Second, as Justice Ruth Bader Ginsburg pointed out at the Citizens United oral argument, a corporation “is not endowed by its creator with inalienable rights.” After all, corporations are legal entities created for doing business and given special advantages that aren’t available to individuals or even other business entities, including limited liability and favorable tax treatment.
Thus, although corporations have certain economic rights—to enable them to conduct business—a corporation has no claim to the fundamental constitutional rights held by “We the People.” Corporations already have ample means to express their “viewpoints”—by lobbying, testifying in Congress and conducting public education on issues—and those corporate employees who wish to advance the corporation’s political agenda can contribute to the corporation’s political action committee.

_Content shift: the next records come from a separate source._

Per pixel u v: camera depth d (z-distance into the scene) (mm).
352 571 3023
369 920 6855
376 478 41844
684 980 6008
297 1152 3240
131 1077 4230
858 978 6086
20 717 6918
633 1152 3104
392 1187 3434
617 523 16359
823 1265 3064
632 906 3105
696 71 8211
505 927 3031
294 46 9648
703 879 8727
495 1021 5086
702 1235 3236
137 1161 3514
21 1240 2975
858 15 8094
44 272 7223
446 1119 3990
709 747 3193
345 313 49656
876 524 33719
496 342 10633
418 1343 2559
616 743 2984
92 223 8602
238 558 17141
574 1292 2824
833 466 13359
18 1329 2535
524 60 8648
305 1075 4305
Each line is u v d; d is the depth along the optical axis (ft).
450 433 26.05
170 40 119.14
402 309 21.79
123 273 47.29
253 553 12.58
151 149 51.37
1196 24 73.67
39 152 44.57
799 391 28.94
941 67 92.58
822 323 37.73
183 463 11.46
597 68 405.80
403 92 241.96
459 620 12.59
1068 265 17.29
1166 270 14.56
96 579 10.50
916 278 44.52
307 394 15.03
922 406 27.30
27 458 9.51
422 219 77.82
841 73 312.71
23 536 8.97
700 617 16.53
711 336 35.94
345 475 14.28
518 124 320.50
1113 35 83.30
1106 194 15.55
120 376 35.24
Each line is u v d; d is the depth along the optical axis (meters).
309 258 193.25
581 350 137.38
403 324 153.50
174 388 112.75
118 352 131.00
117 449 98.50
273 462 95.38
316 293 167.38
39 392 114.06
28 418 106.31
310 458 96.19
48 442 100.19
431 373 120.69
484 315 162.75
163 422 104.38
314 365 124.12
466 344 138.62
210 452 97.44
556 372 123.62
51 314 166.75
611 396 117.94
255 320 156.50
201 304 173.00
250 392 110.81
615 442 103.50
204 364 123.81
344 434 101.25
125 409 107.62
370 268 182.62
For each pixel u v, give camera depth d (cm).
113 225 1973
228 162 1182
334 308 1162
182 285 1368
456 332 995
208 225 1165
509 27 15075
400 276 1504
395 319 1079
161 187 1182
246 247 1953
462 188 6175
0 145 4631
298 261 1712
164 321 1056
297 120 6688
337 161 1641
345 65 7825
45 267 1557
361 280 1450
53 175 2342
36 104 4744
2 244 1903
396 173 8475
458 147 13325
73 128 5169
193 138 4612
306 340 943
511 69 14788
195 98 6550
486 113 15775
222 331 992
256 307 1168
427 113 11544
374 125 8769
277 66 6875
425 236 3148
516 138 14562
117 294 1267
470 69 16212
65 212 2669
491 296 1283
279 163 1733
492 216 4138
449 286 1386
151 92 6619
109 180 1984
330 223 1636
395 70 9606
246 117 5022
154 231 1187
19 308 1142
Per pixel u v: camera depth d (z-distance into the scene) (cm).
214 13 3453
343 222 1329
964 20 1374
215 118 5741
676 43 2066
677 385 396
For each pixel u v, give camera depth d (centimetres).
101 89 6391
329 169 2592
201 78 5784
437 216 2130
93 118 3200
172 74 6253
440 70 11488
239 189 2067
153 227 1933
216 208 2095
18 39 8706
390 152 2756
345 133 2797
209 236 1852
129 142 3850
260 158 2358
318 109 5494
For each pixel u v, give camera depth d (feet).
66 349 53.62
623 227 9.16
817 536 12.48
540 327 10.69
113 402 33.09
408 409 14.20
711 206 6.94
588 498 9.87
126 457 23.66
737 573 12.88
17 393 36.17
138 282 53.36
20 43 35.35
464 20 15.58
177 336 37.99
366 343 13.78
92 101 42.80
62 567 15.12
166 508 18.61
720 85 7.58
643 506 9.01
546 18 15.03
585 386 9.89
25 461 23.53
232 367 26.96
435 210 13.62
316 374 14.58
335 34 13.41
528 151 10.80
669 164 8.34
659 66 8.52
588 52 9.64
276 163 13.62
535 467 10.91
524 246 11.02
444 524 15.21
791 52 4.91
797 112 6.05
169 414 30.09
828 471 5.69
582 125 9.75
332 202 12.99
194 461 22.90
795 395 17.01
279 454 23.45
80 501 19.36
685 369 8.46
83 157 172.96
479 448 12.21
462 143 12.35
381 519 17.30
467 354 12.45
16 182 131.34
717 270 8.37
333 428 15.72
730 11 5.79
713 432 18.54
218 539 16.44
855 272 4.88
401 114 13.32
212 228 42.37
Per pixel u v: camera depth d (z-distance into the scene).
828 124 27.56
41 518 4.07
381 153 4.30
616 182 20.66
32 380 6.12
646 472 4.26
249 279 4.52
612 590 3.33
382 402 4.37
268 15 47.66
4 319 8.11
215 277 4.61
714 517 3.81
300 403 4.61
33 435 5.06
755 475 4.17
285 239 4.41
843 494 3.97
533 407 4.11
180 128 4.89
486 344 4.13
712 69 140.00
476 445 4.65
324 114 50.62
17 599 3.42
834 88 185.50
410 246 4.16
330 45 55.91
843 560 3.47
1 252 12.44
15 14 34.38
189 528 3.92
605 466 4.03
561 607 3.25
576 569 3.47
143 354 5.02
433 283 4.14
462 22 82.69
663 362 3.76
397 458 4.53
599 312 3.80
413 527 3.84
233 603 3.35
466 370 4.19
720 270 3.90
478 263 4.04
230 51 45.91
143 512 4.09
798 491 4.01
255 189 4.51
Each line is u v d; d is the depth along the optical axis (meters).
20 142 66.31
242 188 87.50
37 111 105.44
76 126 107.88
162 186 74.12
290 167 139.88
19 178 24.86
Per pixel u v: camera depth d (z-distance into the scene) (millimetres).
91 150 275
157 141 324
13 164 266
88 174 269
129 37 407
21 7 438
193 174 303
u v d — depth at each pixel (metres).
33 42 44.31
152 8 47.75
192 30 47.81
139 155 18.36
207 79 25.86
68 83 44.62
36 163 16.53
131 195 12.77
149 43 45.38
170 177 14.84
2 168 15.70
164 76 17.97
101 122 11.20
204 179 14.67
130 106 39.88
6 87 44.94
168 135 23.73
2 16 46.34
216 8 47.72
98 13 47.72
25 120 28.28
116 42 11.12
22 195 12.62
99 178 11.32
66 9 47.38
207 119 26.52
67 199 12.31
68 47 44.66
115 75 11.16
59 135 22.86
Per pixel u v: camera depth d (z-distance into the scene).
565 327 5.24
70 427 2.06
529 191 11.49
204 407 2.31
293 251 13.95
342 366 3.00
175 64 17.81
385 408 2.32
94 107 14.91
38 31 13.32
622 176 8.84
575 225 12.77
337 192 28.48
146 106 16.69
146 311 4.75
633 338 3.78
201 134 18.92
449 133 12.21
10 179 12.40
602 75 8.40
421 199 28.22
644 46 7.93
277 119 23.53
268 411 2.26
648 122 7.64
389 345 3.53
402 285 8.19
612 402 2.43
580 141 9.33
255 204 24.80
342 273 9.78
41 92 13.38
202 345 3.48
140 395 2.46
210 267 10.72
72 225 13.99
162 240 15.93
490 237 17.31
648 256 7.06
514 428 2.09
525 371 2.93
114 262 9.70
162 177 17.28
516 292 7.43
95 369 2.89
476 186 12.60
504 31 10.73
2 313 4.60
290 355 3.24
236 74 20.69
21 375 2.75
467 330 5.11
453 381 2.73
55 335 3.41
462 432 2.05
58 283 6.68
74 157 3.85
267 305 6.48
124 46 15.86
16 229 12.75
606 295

Third, and finally, one should not simply import economic free-market principles wholesale into the “free market of ideas.” The operating assumption of free-market theory is that, in the long term, buyers’ preferences will steer money to the best outcomes, so that those firms that offer the best goods and services will be rewarded with the greatest market success. However, this “invisible hand” assumption—that money follows or represents merit—has no application to elections, especially when corporations are involved. The amount of money a corporation can spend lacks even a theoretical connection to the intrinsic worth—or popular support—of its political agenda.
For decades, the Supreme Court stopped short of fully endorsing any of the three metaphors, heeding former Chief Justice William H. Rehnquist’s warning that to treat corporate spending as the 1st Amendment equivalent of individual free speech is “to confuse metaphor with reality.” Instead, as campaign finance law developed, the court struck a balance between the rights of campaigners—candidates, parties, PACs and corporations—on the one hand and the rights of the electorate to a representative, participatory and accountable government on the other.
But since Chief Justice John G. Roberts Jr. and Justice Samuel Alito have replaced Rehnquist and Justice Sandra Day O’Connor on the court, concern for the 1st Amendment interests of the electorate seems to have been jettisoned. Since they joined the court, it has struck down campaign finance regulations in each of the three relevant cases it has heard, championing a 1st Amendment right to spend money freely in political campaigns without regard to the voter’s right to a meaningful role in the electoral process.
With Citizens United due to be decided as campaigns for this year’s elections get off the ground, political players are keenly aware that the court could open the floodgates to corporate cash. “We the People” can only hope the court steps back from the brink and instead recognizes that in a democracy, voters, not corporations, should be at the center of the political process.